Plant A Diet
Reduce risk of heart disease with a plant-based diet
It’s clear that following a plant-based diet is associated with a lower risk of heart disease. But do all plant-based diets have the same effect? And do you really have to cut out all meat for your heart’s sake? “For heart health protection, your diet needs to focus on the quality of plant foods, and it’s possible to benefit by reducing your consumption of animal foods without completely eliminating them from your diet,” says Dr Ambika Satija of the Department of Nutrition at the Harvard T H Chan School of Public Health.
Make Good Choices
There are many types of plant-based diets, but they all emphasize on certain foods associated with heart benefits, such as whole grain, fruits, vegetables, legumes, nuts, and healthy oils like olive oil. The diets that have been most studied for their impact on heart health include the Mediterranean diet, the DASH diet, and the MIND diet. These diets are rich in fibre, vitamins, and minerals that help lower blood pressure and LDL (bad) cholesterol, reduce the risk of diabetes, and help maintain a healthy weight, all of which can lower your risk of heart disease. Yet, the types of plant foods and their sources are also important. For example, white rice and white bread are plantbased foods, so you would think they’re good to eat. But they are highly processed, and so are depleted of many heart-healthy nutrients and have a high glycemic index, which means they can make blood sugar levels spike and increase hunger, leading to overeating. Drinking 100% fruit juice is not the same as eating the whole fruit, since juices can be high in
sugar and squeeze out valuable fibre and vitamins. And many canned plant foods include extra additives, sodium, and sugar.
The Meat Of Plant Diets
The other question deals with a man’s appetite for animal products. When it comes to your heart, are all animal foods off the table? Maybe not – if you’re smart about your choices. Dr Satija led a study, published in the ‘Journal of the American College of Cardiology’, that examined the dietary data of about 2,09,000 adults (43,000 of whom were men) over two decades. The researchers compared the heart disease risk posed by these three categories of plant-based diets: An overall plant-based diet that emphasized consumption of all healthy plant foods while reducing intake of all animal foods, like dairy (skim, low-fat, and whole milk; cream, ice cream, yogurt, and cheese), eggs, fish, meat (chicken, turkey, beef, and pork); and foods that contain animal products like pizza, soups, and mayonnaise. A healthful plant-based diet that emphasized consumption of only healthy plant foods, such as whole grains, fruits, vegetables, nuts, legumes, and healthy oils, while reducing the intake of less healthy plant foods as well as animal foods. An unhealthful plantbased diet that emphasized consumption of less healthy plant foods, such as fruit juices, refined grains (pasta, white rice, and processed breads and cereals), potatoes (French fries and potato chips), and sugar-sweetened beverages, while reducing the intake of healthy plant foods as well as animal foods.
A healthful plant-based diet emphasized on consumption of only healthy plant foods, such as whole grains, fruits, vegetables, nuts, legumes, and healthy oils, while reducing the intake of less healthy plant foods.

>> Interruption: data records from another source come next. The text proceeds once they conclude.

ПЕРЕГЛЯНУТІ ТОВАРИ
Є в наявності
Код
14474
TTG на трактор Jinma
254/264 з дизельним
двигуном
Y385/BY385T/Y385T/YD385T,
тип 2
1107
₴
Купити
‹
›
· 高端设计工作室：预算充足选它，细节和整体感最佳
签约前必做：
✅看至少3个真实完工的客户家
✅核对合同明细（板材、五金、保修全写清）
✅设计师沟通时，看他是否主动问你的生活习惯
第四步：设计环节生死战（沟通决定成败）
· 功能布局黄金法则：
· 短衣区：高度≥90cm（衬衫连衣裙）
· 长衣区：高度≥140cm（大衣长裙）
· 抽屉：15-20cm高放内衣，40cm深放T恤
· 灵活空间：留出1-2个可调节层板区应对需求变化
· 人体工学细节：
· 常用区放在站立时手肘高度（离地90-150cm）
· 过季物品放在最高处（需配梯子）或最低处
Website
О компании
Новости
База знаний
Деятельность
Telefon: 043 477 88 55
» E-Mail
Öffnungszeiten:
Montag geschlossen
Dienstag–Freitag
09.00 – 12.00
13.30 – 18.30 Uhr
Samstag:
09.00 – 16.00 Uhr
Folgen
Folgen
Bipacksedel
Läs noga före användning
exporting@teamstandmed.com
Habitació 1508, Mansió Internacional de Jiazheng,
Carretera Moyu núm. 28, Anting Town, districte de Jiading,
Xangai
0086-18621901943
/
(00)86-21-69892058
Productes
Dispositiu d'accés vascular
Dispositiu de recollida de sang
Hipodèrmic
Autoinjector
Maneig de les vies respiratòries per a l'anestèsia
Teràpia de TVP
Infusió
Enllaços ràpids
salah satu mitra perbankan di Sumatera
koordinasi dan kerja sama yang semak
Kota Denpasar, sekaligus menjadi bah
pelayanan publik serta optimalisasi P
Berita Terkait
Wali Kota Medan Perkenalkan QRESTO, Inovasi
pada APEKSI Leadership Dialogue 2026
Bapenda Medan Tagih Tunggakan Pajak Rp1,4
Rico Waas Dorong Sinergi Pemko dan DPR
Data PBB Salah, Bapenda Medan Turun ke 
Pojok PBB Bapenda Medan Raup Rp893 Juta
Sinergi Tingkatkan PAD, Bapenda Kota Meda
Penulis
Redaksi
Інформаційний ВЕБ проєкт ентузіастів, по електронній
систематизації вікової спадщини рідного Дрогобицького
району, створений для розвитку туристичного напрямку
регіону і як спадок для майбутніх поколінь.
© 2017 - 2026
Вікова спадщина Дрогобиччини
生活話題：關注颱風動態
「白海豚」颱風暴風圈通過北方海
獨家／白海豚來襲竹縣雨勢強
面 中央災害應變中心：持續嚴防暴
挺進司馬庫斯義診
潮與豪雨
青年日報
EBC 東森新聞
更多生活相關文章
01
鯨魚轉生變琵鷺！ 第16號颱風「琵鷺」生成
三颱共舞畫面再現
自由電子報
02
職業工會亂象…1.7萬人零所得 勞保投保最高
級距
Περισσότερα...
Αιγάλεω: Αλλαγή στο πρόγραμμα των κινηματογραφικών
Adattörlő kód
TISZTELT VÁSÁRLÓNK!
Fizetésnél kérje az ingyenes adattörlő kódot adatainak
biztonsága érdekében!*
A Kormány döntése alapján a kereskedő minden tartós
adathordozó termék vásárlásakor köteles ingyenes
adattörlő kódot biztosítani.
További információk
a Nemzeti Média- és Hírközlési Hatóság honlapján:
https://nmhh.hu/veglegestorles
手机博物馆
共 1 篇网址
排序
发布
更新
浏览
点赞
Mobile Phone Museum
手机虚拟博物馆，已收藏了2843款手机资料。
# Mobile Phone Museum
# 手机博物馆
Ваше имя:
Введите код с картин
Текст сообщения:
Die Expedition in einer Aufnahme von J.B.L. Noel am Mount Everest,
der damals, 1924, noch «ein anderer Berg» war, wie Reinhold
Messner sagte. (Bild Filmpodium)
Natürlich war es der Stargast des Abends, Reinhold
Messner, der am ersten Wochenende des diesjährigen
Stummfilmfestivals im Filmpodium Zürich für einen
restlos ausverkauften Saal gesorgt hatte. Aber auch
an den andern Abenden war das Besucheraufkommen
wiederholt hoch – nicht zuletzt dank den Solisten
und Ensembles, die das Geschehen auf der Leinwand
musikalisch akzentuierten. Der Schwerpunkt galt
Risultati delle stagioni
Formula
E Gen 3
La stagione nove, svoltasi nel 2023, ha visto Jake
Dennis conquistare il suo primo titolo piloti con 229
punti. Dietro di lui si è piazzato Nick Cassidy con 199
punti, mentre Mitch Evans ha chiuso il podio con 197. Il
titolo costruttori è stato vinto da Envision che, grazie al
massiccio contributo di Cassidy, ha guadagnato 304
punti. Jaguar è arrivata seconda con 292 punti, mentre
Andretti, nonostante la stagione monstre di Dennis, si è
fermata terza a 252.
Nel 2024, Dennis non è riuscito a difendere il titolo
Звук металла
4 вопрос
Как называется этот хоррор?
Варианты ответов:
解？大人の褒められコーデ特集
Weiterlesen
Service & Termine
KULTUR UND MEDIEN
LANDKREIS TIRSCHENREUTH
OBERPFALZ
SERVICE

No surprise, they found that the people who followed the healthy plant-based diet (the second group) had the lowest risk for heart disease. They were also more active and leaner. On the other hand, those who followed the unhealthful plantbased diet (the third group) had a substantially higher risk for heart disease. Thus, the study found that reducing animal foods doesn’t necessarily lead to a healthier diet and greater heart protection if the resulting diet is based on less healthy plant foods. While this study didn’t look at which animal foods, especially meat, could have an impact on heart health, other research has shown that, as with plant foods, the type and amount matter most. For instance, a study in the ‘American Journal of Clinical Nutrition’ found that eating 3 ounces of unprocessed red meat, three times per week, did not worsen blood pressure and total cholesterol levels. However, a recent study showed that men aged between 45 and 79 who ate 75 grams or more per day of processed red meat, like cold cuts, sausage, bacon, and hot dogs, had a 28% higher risk of heart failure compared with men who ate less than 25 grams.
Making The Change
What is the right plant-based diet for you? You don’t need to go full vegetarian or vegan (avoiding all animal products, even eggs and dairy) to get the best heart health benefits. The focus should be on eating more of the right plants, avoiding the wrong kind, eliminating unhealthy foods, and moderating your intake of healthier animal products. A heart-healthy diet doesn’t need to be daunting either. “For many men, this may be a matter of switching out their current foods,” says Dr Satija. For instance, replace white rice with brown rice or other whole grains, and white bread with wholegrain bread. Choose oatmeal instead of processed cereal, and water instead of juice drinks. If embracing a full plant-based diet feels intimidating, then begin small. “A moderate change in your diet, such as lowering your animal food intake by one to two servings per day and replacing it with legumes or nuts as your protein source, can have a lasting positive impact on your health,” says Dr Satija.
The focus should be on eating more of the right plants, avoiding the wrong kind, eliminating unhealthy foods, and moderating your intake of healthier animal products.